Followers of Netflix (NASDAQ:NFLX) know that the past year has been a weird one for Netflix stock. Its share price has been all over the map. Even long-time shareholders are probably scratching their heads over 2019.
If you bought Netflix on the last day of 2018, and still hold today, you’re up 27%. It’s not the kind of growth early Netflix investors are used to, but it’s still pretty darn good.
If you bought at its 52-week low of $252.58, you’re doing even better because it didn’t hit its low until late September. In fact, if you’re still holding, you’re sitting on an annualized gain of 116%.
However, if you bought last July during its summer resurgence, you’re underwater by a substantial amount. I myself have felt the wrath of Netflix stock over the past year.
Last August, I suggested that its stock was all teed up to make a run at $1,000. At the time, the company was licking its wounds after delivering second-quarter results that showed it had fewer U.S. subscribers than in the first quarter, its first sequential drop in eight years. In addition, it only added 2.83 million international subscribers in the quarter, 2.3 million lower than its own internal estimate.
Over the next couple of months, as the wall of worry grew, Netflix spiraled down to its 52-week low.
Then it reported strong earnings — analysts expected 68 cents on $4 billion in revenue, it delivered 89 cents on $4 billion in sales — that included big subscriber additions in both the U.S. and Internationally and all was forgiven.
Now, as it heads into 2020 with a number of new competitors on its tail, it probably seems odd for me to be suggesting $500 is even remotely a possibility over the next 11 months. Once bitten, twice shy, and all that.
Nonetheless, I do think it’s a possibility. Here’s why.
It All Comes Down to Content
I took the opportunity over the holidays to try out both Apple’s (NASDAQ:AAPL) and Disney’s (NYSE:DIS) streaming products. Both offer a free week.
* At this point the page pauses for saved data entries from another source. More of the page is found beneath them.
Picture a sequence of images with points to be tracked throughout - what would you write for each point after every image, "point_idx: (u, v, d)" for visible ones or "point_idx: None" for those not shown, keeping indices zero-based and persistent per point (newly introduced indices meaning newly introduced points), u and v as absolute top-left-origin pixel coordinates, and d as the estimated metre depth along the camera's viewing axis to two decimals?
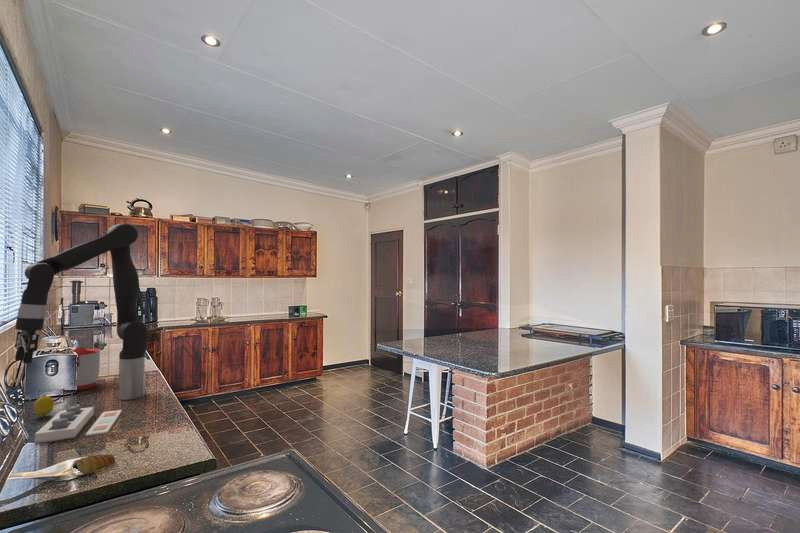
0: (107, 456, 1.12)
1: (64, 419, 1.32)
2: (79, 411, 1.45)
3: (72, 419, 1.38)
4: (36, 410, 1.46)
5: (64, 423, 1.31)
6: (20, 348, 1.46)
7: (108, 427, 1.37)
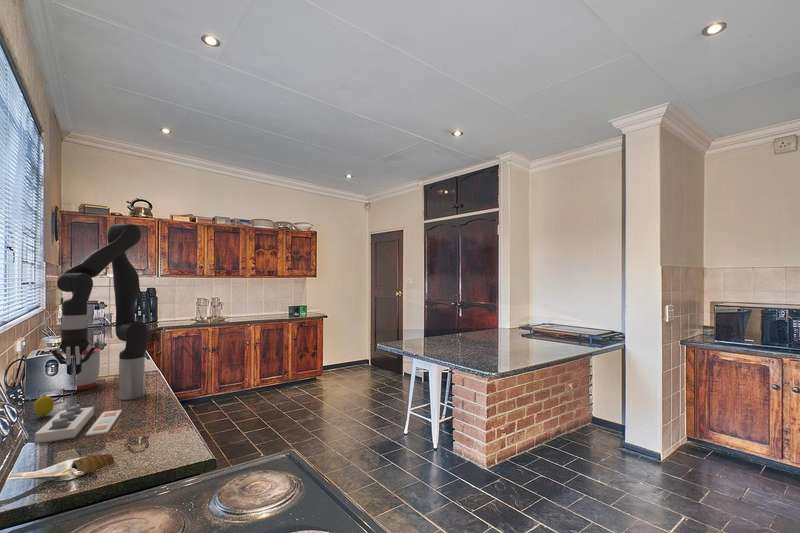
0: (106, 456, 1.12)
1: (64, 419, 1.32)
2: (79, 411, 1.45)
3: (72, 419, 1.38)
4: (36, 410, 1.46)
5: (64, 423, 1.31)
6: (71, 362, 1.44)
7: (108, 427, 1.37)
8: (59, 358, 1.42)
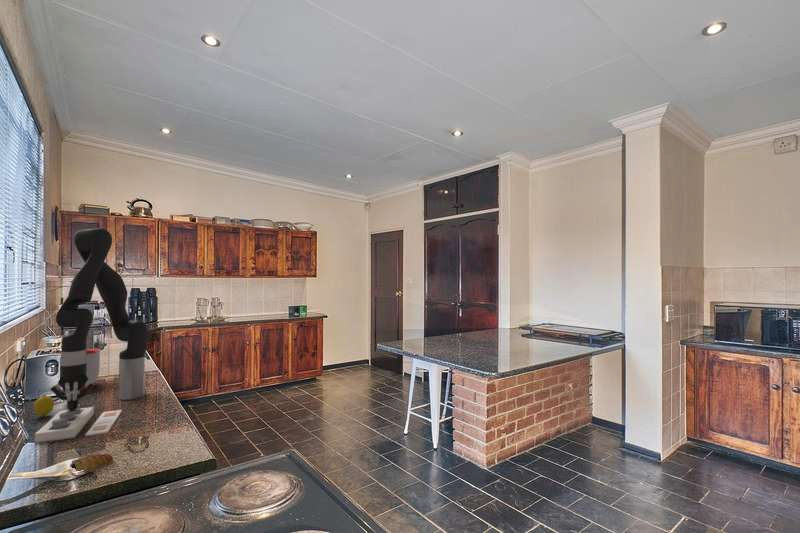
0: (105, 455, 1.12)
1: (64, 419, 1.32)
2: None
3: (72, 419, 1.38)
4: (36, 410, 1.46)
5: (64, 423, 1.31)
6: (71, 397, 1.44)
7: (108, 427, 1.37)
8: (59, 394, 1.42)
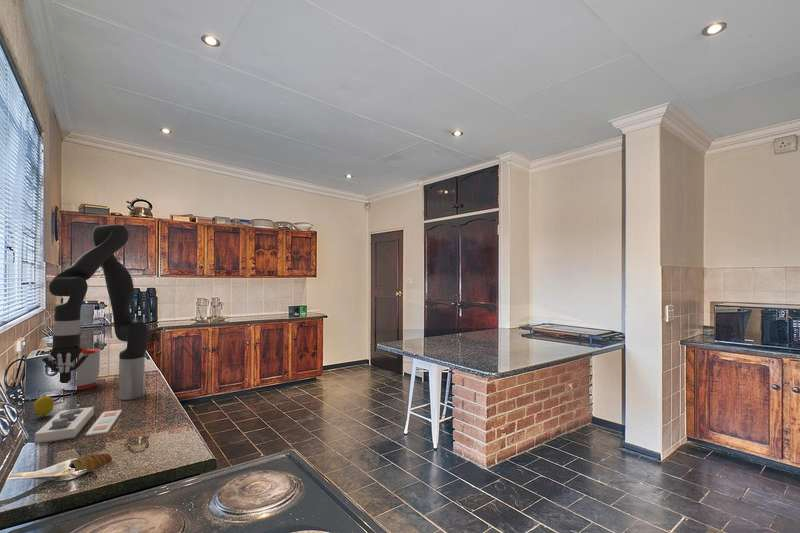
0: (104, 455, 1.13)
1: (64, 419, 1.32)
2: None
3: (72, 419, 1.38)
4: (36, 410, 1.46)
5: (64, 423, 1.31)
6: (64, 369, 1.38)
7: (108, 427, 1.37)
8: (51, 365, 1.36)
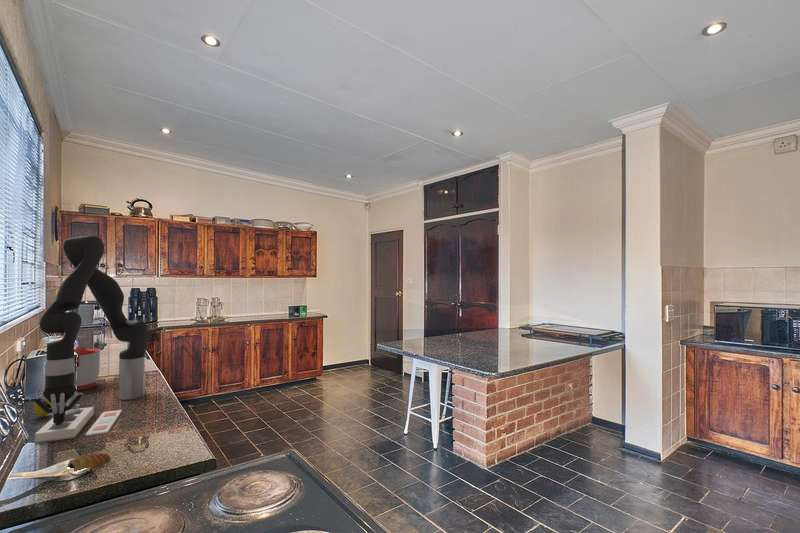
0: (102, 455, 1.13)
1: (64, 423, 1.32)
2: None
3: (72, 419, 1.38)
4: (36, 410, 1.46)
5: (64, 427, 1.31)
6: (58, 410, 1.31)
7: (108, 427, 1.37)
8: (44, 407, 1.29)
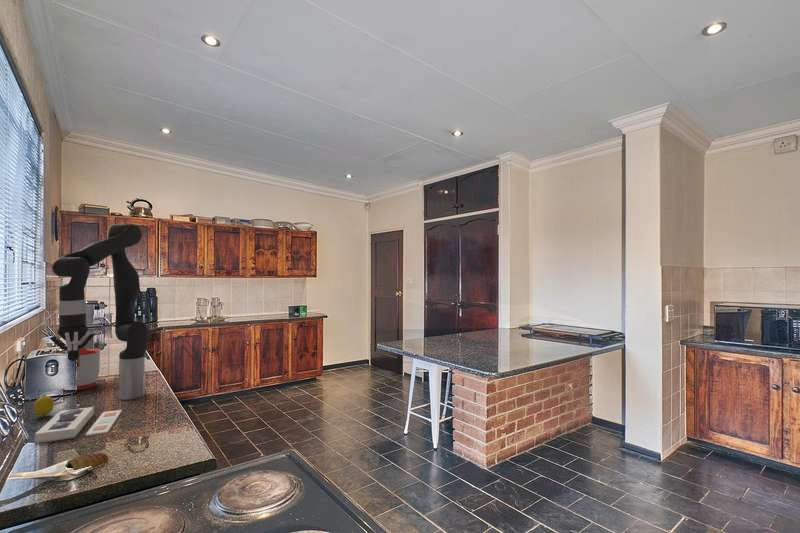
0: (100, 454, 1.13)
1: (64, 423, 1.32)
2: None
3: (72, 419, 1.38)
4: (36, 410, 1.46)
5: (64, 427, 1.31)
6: (72, 347, 1.42)
7: (108, 427, 1.37)
8: (60, 344, 1.40)
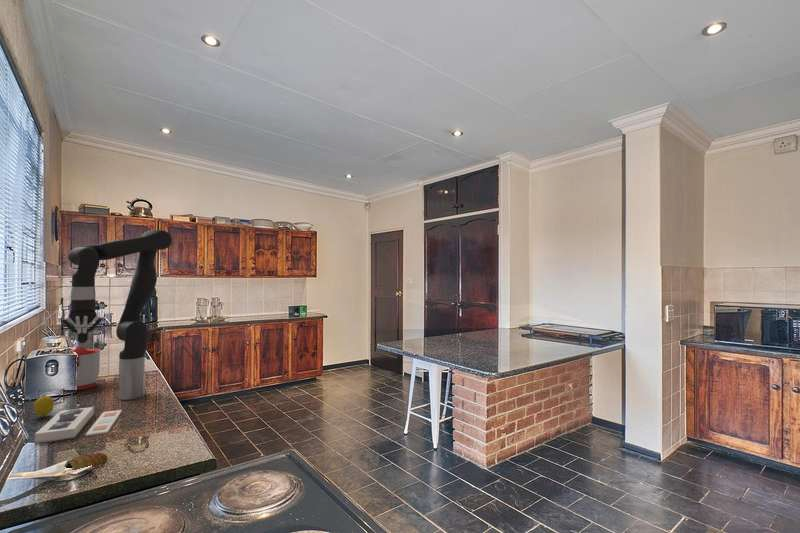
0: (100, 454, 1.13)
1: (64, 423, 1.32)
2: None
3: (72, 419, 1.38)
4: (36, 410, 1.46)
5: (64, 427, 1.31)
6: (81, 330, 1.54)
7: (108, 427, 1.37)
8: (70, 327, 1.51)
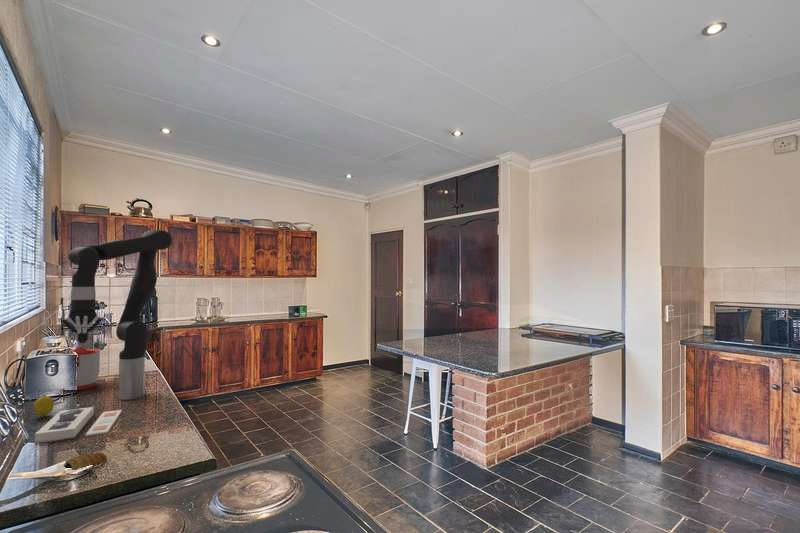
0: (99, 454, 1.13)
1: (64, 423, 1.32)
2: None
3: (72, 419, 1.38)
4: (36, 410, 1.46)
5: (64, 427, 1.31)
6: (81, 330, 1.54)
7: (108, 427, 1.37)
8: (70, 327, 1.51)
Of the two, if I were to sign up for a monthly membership, I’d probably go for Apple TV+.
Although I enjoyed Baby Yoda and the Mandolorian, I didn’t see much entertaining content on Disney+ beyond the Star Wars series. As an aside, did anyone else think Mando’s character sounded a lot like Clint Eastwood? But I digress.
As for Apple TV+, I really liked The Morning Show (Billy Crudup in his role as network executive Cory Ellison was fantastic, one of the best TV characters in years) and Jason Momoa’s sci-fi series See looked interesting although I didn’t get the chance to binge-watch it before the free week ran out.
Perhaps it’s a personal thing, but of the two, I see Apple being a bigger threat to Netflix, but that’s only if Tim Cook opens his checkbook. As it stands now, Apple is like seeing a barren food pantry when you’re starving. It needs a heck of a lot more content to get me to sign up on a permanent basis.
Which brings me back to Netflix.
My wife and I just finished watching Messiah, a series about a man thought by some to be the second coming. Critics don’t seem to like it but we sure did. There are a number of shows on Netflix that we just haven’t had the time to watch. It remains the content leader by a country mile.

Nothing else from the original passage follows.